Шрифт:
Интервал:
Закладка:
…Каждый день он стал ждать очередного осмотра и итогового заключения врача по поводу своей правой ноги. Левая уже не волновала его. Рана почти не болела. Она давала о себе знать, когда он начинал шевелить ступней, разминал конечность. Поврежденные немецкими пулями, еще не восстановившиеся мышцы потом болели, не давая разведчику покоя.
– Заживает нога твоя, сержант! Заживает! – Улыбка доктора отчетливо проявилась на медицинской марлевой повязке на его лице.
– Поздравляю! – подтвердила своими словами медсестра, что помогала врачу в работе. – Не зря добивался. Весь госпиталь на уши поднял.
Егор с силой сдавил челюсти, чтобы не расплакаться от навалившегося на него счастья. Он тяжело задышал, пытаясь пересилить естественный эмоциональный внутренний позыв, не показать на людях слабость. И только когда все вышли из операционной, на какие-то секунды оставив его одного, он тихо заплакал, закрыв лицо руками. Прийти в себя и собраться его вынудил санитар, что вошел в помещение. Он прислонил к столу два костыля и произнес:
– Доктор тебе, товарищ сержант, велел передать. Назад в палату свою сам пойдешь. А я помогу.

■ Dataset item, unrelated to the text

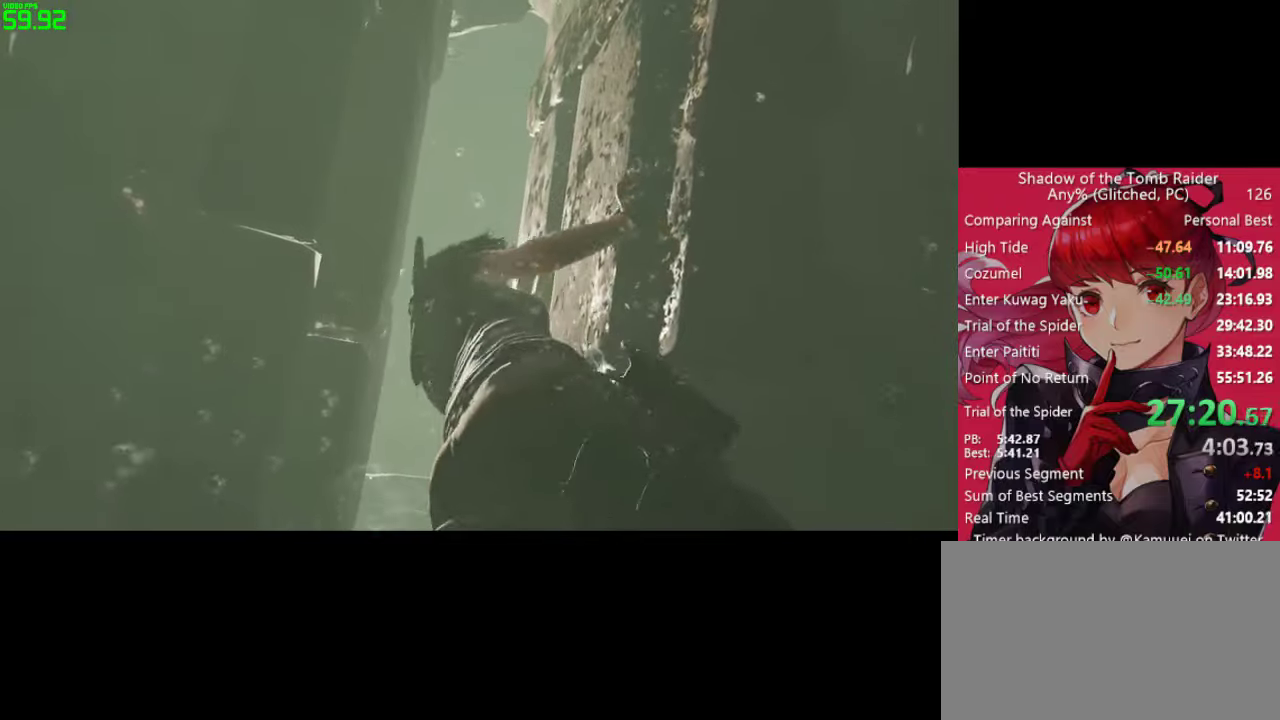
{"keys": ["w"], "mouse": [], "mouse_move": "still", "events": []}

Уже потом, когда все стихло и наступила глубокая ночь, разведчик понял этот жест врача госпиталя. Тот сознательно вынудил своего подопечного переключиться на что-то новое, нужное сейчас, чтобы вывести из эмоционального потрясения. И он купился на это. Мигом успокоился, сел на край стола и медленно, очень аккуратно, опасаясь потерять равновесие, взял костыли и, опираясь на них, начал не спеша, с помощью санитара передвигаться к выходу.

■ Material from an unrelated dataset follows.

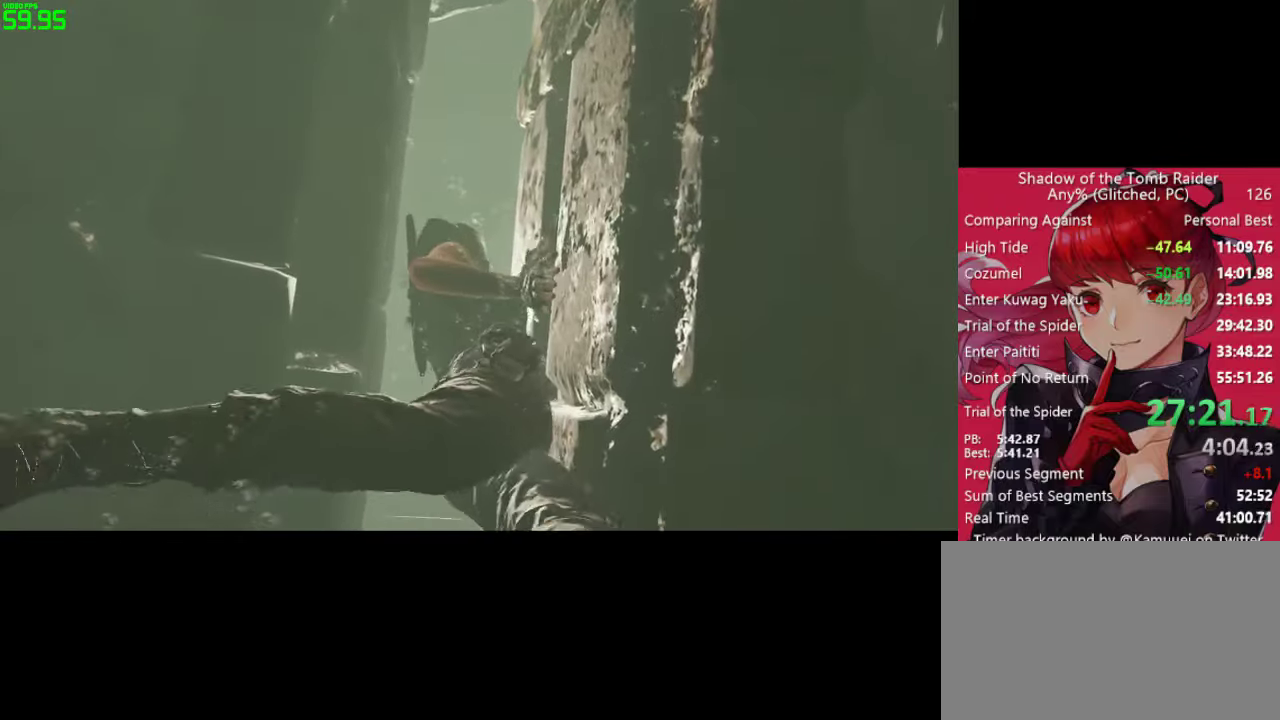
{"keys": ["w"], "mouse": [], "mouse_move": "still", "events": []}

Получалось у него плохо. Левая нога отвыкла вставать ступней на твердую поверхность, перестала слушаться своего хозяина так, как делала это раньше. Правая машинально и бережно была поджата голенью поближе к бедру. Егор переставлял костыли, попеременно опираясь то на них, то на более здоровую ногу. Последнее он делал быстро, пытаясь поменьше терпеть тут же возникающую боль в медленно заживающих ранах.
Раненые солдаты в палате встретили его с восторгом. Каждый, как новенький, недавно прибывший на лечение, так и старожил, знал, каково было разведчику сражаться за себя еще пару месяцев назад. Многие видели его страдания, старались подбодрить, поддержать словом. Теперь же его ставили в пример другим, кому было тяжело, всякий раз говоря:
– Вы только пистолетами не размахивайте, как сержант Щукин, и все у вас будет хорошо!
Егор улыбался в ответ на это.
– Долго он расхаживать ее будет. Мучительно больно. Не месяц и не два пройдет. Голени, как тростиночки, словно девичьи. Одни кости остались. Мышцы почти все перебиты, – констатировал седой, довольно пожилой доктор, который, по слухам, ходившим среди раненых, прибыл в госпиталь из самой Москвы для инспекции и помощи в лечении сложных ранений.
– Этот справится! – ответил ему военврач, что лечил ноги Егора. – Через такое прошел, что я в этом просто уверен. Можете не сомневаться.
– Как тебя зовут, солдат? – перевел взгляд на лицо разведчика старый доктор и по-отечески посмотрел в него.
– Сержант Щукин! – привычно произнес Егор, соблюдая воинский устав.
– Сколько лет тебе, сержант Щукин? – не меняя выражения лица, задал ему вопрос врач, продолжая смотреть в лицо солдата.
– В мае двадцать один год исполнился, – теперь уже просто, без упора на уставные отношения, ответил разведчик, видя в продолжении произносимых слов не просто интерес, а доброту к нему и искреннее желание помочь.
– Так вот что я тебе скажу, сержант Щукин, – продолжил старый доктор, переводя взгляд то на ноги Егора, то на его лицо. – Если будешь лежать, то мышцы твоих ног атрофируются и ходить ты вообще не сможешь. А если начнешь каждый день пешие прогулки совершать, постоянно увеличивая нагрузку, через время поправишься. Тогда и бегать будешь, и танцевать.
Егор нахмурился. Лечение его ноги не закончилось. Впереди предстоял, скорее всего, довольно долгий и трудный путь восстановления.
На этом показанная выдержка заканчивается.